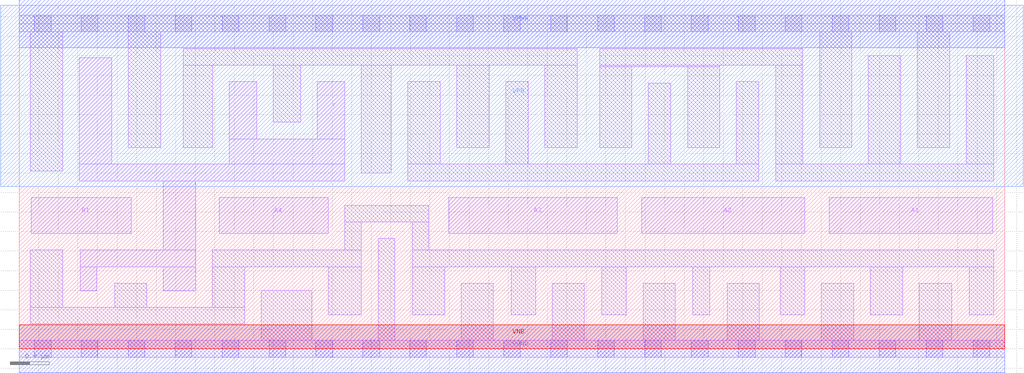
<source format=lef>
# Copyright 2020 The SkyWater PDK Authors
#
# Licensed under the Apache License, Version 2.0 (the "License");
# you may not use this file except in compliance with the License.
# You may obtain a copy of the License at
#
#     https://www.apache.org/licenses/LICENSE-2.0
#
# Unless required by applicable law or agreed to in writing, software
# distributed under the License is distributed on an "AS IS" BASIS,
# WITHOUT WARRANTIES OR CONDITIONS OF ANY KIND, either express or implied.
# See the License for the specific language governing permissions and
# limitations under the License.
#
# SPDX-License-Identifier: Apache-2.0

VERSION 5.7 ;
  NOWIREEXTENSIONATPIN ON ;
  DIVIDERCHAR "/" ;
  BUSBITCHARS "[]" ;
MACRO sky130_fd_sc_ls__o41ai_4
  CLASS CORE ;
  FOREIGN sky130_fd_sc_ls__o41ai_4 ;
  ORIGIN  0.000000  0.000000 ;
  SIZE  10.08000 BY  3.330000 ;
  SYMMETRY X Y ;
  SITE unit ;
  PIN A1
    ANTENNAGATEAREA  1.116000 ;
    DIRECTION INPUT ;
    USE SIGNAL ;
    PORT
      LAYER li1 ;
        RECT 8.285000 1.180000 9.955000 1.550000 ;
    END
  END A1
  PIN A2
    ANTENNAGATEAREA  1.116000 ;
    DIRECTION INPUT ;
    USE SIGNAL ;
    PORT
      LAYER li1 ;
        RECT 6.365000 1.180000 8.035000 1.550000 ;
    END
  END A2
  PIN A3
    ANTENNAGATEAREA  1.116000 ;
    DIRECTION INPUT ;
    USE SIGNAL ;
    PORT
      LAYER li1 ;
        RECT 4.395000 1.180000 6.115000 1.550000 ;
    END
  END A3
  PIN A4
    ANTENNAGATEAREA  1.116000 ;
    DIRECTION INPUT ;
    USE SIGNAL ;
    PORT
      LAYER li1 ;
        RECT 2.045000 1.180000 3.160000 1.550000 ;
    END
  END A4
  PIN B1
    ANTENNAGATEAREA  0.780000 ;
    DIRECTION INPUT ;
    USE SIGNAL ;
    PORT
      LAYER li1 ;
        RECT 0.125000 1.180000 1.145000 1.550000 ;
    END
  END B1
  PIN Y
    ANTENNADIFFAREA  1.586200 ;
    DIRECTION OUTPUT ;
    USE SIGNAL ;
    PORT
      LAYER li1 ;
        RECT 0.615000 1.720000 3.330000 1.890000 ;
        RECT 0.615000 1.890000 0.945000 2.980000 ;
        RECT 0.625000 0.595000 0.795000 0.840000 ;
        RECT 0.625000 0.840000 1.805000 1.010000 ;
        RECT 1.475000 0.595000 1.805000 0.840000 ;
        RECT 1.475000 1.010000 1.805000 1.720000 ;
        RECT 2.150000 1.890000 3.330000 2.150000 ;
        RECT 2.150000 2.150000 2.430000 2.735000 ;
        RECT 3.050000 2.150000 3.330000 2.735000 ;
    END
  END Y
  PIN VGND
    DIRECTION INOUT ;
    SHAPE ABUTMENT ;
    USE GROUND ;
    PORT
      LAYER met1 ;
        RECT 0.000000 -0.245000 10.080000 0.245000 ;
    END
  END VGND
  PIN VNB
    DIRECTION INOUT ;
    USE GROUND ;
    PORT
      LAYER pwell ;
        RECT 0.000000 0.000000 10.080000 0.245000 ;
    END
  END VNB
  PIN VPB
    DIRECTION INOUT ;
    USE POWER ;
    PORT
      LAYER nwell ;
        RECT -0.190000 1.660000 10.270000 3.520000 ;
    END
  END VPB
  PIN VPWR
    DIRECTION INOUT ;
    SHAPE ABUTMENT ;
    USE POWER ;
    PORT
      LAYER met1 ;
        RECT 0.000000 3.085000 10.080000 3.575000 ;
    END
  END VPWR
  OBS
    LAYER li1 ;
      RECT 0.000000 -0.085000 10.080000 0.085000 ;
      RECT 0.000000  3.245000 10.080000 3.415000 ;
      RECT 0.115000  0.255000  2.305000 0.425000 ;
      RECT 0.115000  0.425000  0.445000 1.010000 ;
      RECT 0.115000  1.820000  0.445000 3.245000 ;
      RECT 0.975000  0.425000  1.305000 0.670000 ;
      RECT 1.115000  2.060000  1.445000 3.245000 ;
      RECT 1.675000  2.060000  1.980000 2.905000 ;
      RECT 1.675000  2.905000  5.705000 3.075000 ;
      RECT 1.975000  0.425000  2.305000 0.840000 ;
      RECT 1.975000  0.840000  3.500000 1.010000 ;
      RECT 2.475000  0.085000  2.990000 0.600000 ;
      RECT 2.600000  2.320000  2.880000 2.905000 ;
      RECT 3.160000  0.350000  3.500000 0.840000 ;
      RECT 3.330000  1.010000  3.500000 1.300000 ;
      RECT 3.330000  1.300000  4.190000 1.470000 ;
      RECT 3.500000  1.800000  3.805000 2.905000 ;
      RECT 3.670000  0.085000  3.840000 1.130000 ;
      RECT 3.975000  1.720000  7.565000 1.890000 ;
      RECT 3.975000  1.890000  4.305000 2.735000 ;
      RECT 4.020000  0.350000  4.350000 0.840000 ;
      RECT 4.020000  0.840000  9.965000 1.010000 ;
      RECT 4.020000  1.010000  4.190000 1.300000 ;
      RECT 4.475000  2.060000  4.805000 2.905000 ;
      RECT 4.520000  0.085000  4.850000 0.670000 ;
      RECT 4.975000  1.890000  5.205000 2.735000 ;
      RECT 5.030000  0.350000  5.280000 0.840000 ;
      RECT 5.375000  2.060000  5.705000 2.905000 ;
      RECT 5.450000  0.085000  5.780000 0.670000 ;
      RECT 5.935000  2.060000  6.265000 2.890000 ;
      RECT 5.935000  2.890000  7.165000 2.905000 ;
      RECT 5.935000  2.905000  8.015000 3.075000 ;
      RECT 5.960000  0.350000  6.210000 0.840000 ;
      RECT 6.380000  0.085000  6.710000 0.670000 ;
      RECT 6.435000  1.890000  6.665000 2.720000 ;
      RECT 6.835000  2.060000  7.165000 2.890000 ;
      RECT 6.890000  0.350000  7.060000 0.840000 ;
      RECT 7.240000  0.085000  7.570000 0.670000 ;
      RECT 7.335000  1.890000  7.565000 2.735000 ;
      RECT 7.735000  1.720000  9.965000 1.890000 ;
      RECT 7.735000  1.890000  8.015000 2.905000 ;
      RECT 7.785000  0.350000  8.035000 0.840000 ;
      RECT 8.185000  2.060000  8.515000 3.245000 ;
      RECT 8.205000  0.085000  8.535000 0.670000 ;
      RECT 8.685000  1.890000  9.015000 3.000000 ;
      RECT 8.705000  0.350000  9.035000 0.840000 ;
      RECT 9.185000  2.060000  9.515000 3.245000 ;
      RECT 9.205000  0.085000  9.535000 0.670000 ;
      RECT 9.685000  1.890000  9.965000 3.000000 ;
      RECT 9.715000  0.350000  9.965000 0.840000 ;
    LAYER mcon ;
      RECT 0.155000 -0.085000 0.325000 0.085000 ;
      RECT 0.155000  3.245000 0.325000 3.415000 ;
      RECT 0.635000 -0.085000 0.805000 0.085000 ;
      RECT 0.635000  3.245000 0.805000 3.415000 ;
      RECT 1.115000 -0.085000 1.285000 0.085000 ;
      RECT 1.115000  3.245000 1.285000 3.415000 ;
      RECT 1.595000 -0.085000 1.765000 0.085000 ;
      RECT 1.595000  3.245000 1.765000 3.415000 ;
      RECT 2.075000 -0.085000 2.245000 0.085000 ;
      RECT 2.075000  3.245000 2.245000 3.415000 ;
      RECT 2.555000 -0.085000 2.725000 0.085000 ;
      RECT 2.555000  3.245000 2.725000 3.415000 ;
      RECT 3.035000 -0.085000 3.205000 0.085000 ;
      RECT 3.035000  3.245000 3.205000 3.415000 ;
      RECT 3.515000 -0.085000 3.685000 0.085000 ;
      RECT 3.515000  3.245000 3.685000 3.415000 ;
      RECT 3.995000 -0.085000 4.165000 0.085000 ;
      RECT 3.995000  3.245000 4.165000 3.415000 ;
      RECT 4.475000 -0.085000 4.645000 0.085000 ;
      RECT 4.475000  3.245000 4.645000 3.415000 ;
      RECT 4.955000 -0.085000 5.125000 0.085000 ;
      RECT 4.955000  3.245000 5.125000 3.415000 ;
      RECT 5.435000 -0.085000 5.605000 0.085000 ;
      RECT 5.435000  3.245000 5.605000 3.415000 ;
      RECT 5.915000 -0.085000 6.085000 0.085000 ;
      RECT 5.915000  3.245000 6.085000 3.415000 ;
      RECT 6.395000 -0.085000 6.565000 0.085000 ;
      RECT 6.395000  3.245000 6.565000 3.415000 ;
      RECT 6.875000 -0.085000 7.045000 0.085000 ;
      RECT 6.875000  3.245000 7.045000 3.415000 ;
      RECT 7.355000 -0.085000 7.525000 0.085000 ;
      RECT 7.355000  3.245000 7.525000 3.415000 ;
      RECT 7.835000 -0.085000 8.005000 0.085000 ;
      RECT 7.835000  3.245000 8.005000 3.415000 ;
      RECT 8.315000 -0.085000 8.485000 0.085000 ;
      RECT 8.315000  3.245000 8.485000 3.415000 ;
      RECT 8.795000 -0.085000 8.965000 0.085000 ;
      RECT 8.795000  3.245000 8.965000 3.415000 ;
      RECT 9.275000 -0.085000 9.445000 0.085000 ;
      RECT 9.275000  3.245000 9.445000 3.415000 ;
      RECT 9.755000 -0.085000 9.925000 0.085000 ;
      RECT 9.755000  3.245000 9.925000 3.415000 ;
  END
END sky130_fd_sc_ls__o41ai_4
END LIBRARY

</source>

----

YOUR INSTRUCTIONS:
Indicate how many lines in the records above include the word "under", giving no other content.

ANSWER FOR THIS EXERCISE:
3